Завтра кто-то, вернувшись домой,
Застанет в руинах свои города...
Завтра утром кто-то в постели
Поймет, что он болен неизлечимо...
Кто-то в лесу наткнется на мину...
Следи за собой, будь осторожен!
Или:
Покажи мне того, кто выжил один из полка...
Или:
Как дрожала рука у того, кто остался жив,
И внезапно в вечность вдруг превратился миг.
И горел погребальным огнем закат,
И волками смотрели звезды из облаков,
Как, раскинув руки, лежали ушедшие в ночь,
И как спали вповалку живые, не видя снов.
Неясно, каким по счету чувством угадала молодежь, кто ей чужой и почему. Никто
ей не сообщал по каналам СМИ, что Высоцкий в анкете на вопрос: "Кто ваш
любимый политический деятель?" - ответил: "Ленин". Никто не
информировал ее, что Валерий Леонтьев стартовал в эстрадный бомонд с выигрыша
на конкурсе патриотической (по партийным тогдашним понятиям) песни. И незачем
было напоминать молодежи, что Пугачева начинала на официальных подмостках с
того, что "косила" под "народ", приглашая по-матрешечьи
"посидеть поокать". И в этот "шоу-бизнес" шагнул в один
прекрасный день Витя Цой.
Неисповедимы дела твои, Господи!..
Знал ли Цой, куда повернул? Знал. Я говорил с ним об этом. Когда-то Ежов
пожаловался Сталину, что какой-то его бывший соратник по Политбюро под пытками
не сознается, что он эскимосско-мексиканский шпион. "Продолжайте.

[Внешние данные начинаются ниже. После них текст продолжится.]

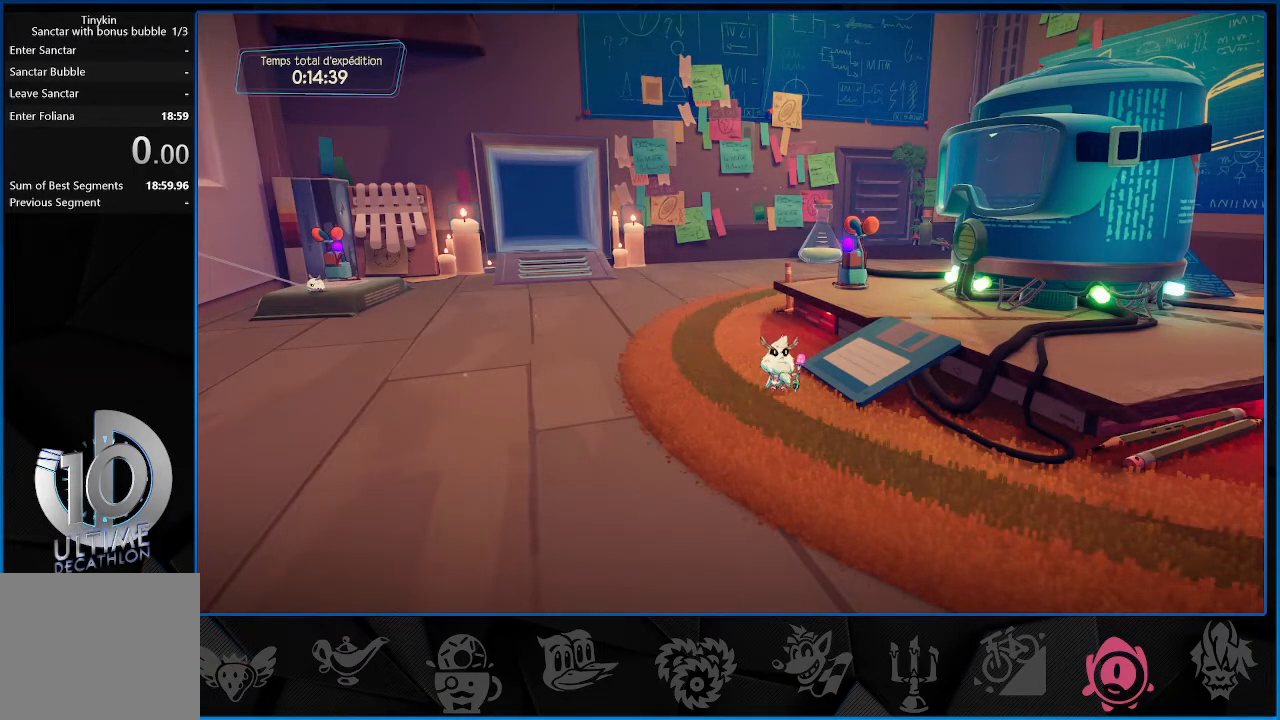
{"buttons": [], "left_stick": "center", "right_stick": "center", "events": [[50, "CROSS", "up"], [133, "CROSS", "down"], [183, "CROSS", "up"], [267, "CROSS", "down"], [317, "CROSS", "up"], [383, "CROSS", "down"], [433, "CROSS", "up"]]}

Сознается." Через месяц Ежов опять докладывает: "Не сознается -
упрямится". "Ничего. Продолжайте, сознается." Через месяц все
повторяется. И еще через месяц. Ежов не выдержал, полюбопытствовал:
"Товарищ Сталин, почему вы уверены, что он сознается?" Гений ответил
вопросом: "Как думаешь, Ежов, сколько весит государство?" Тот опешил.
Напрягся, лоб наморщил. Развел руками: "Не знаю..." Отец народов
мудро разъяснил: "Государство много весит. Вот и представь, товарищ Ежов:
на одной чаше весов твой подследственный, а на другой - все наше государство.
Какая чаша перевесит? Правильно. И подследственный догадывается. Так что
продолжайте - сознается. Обязательно сознается".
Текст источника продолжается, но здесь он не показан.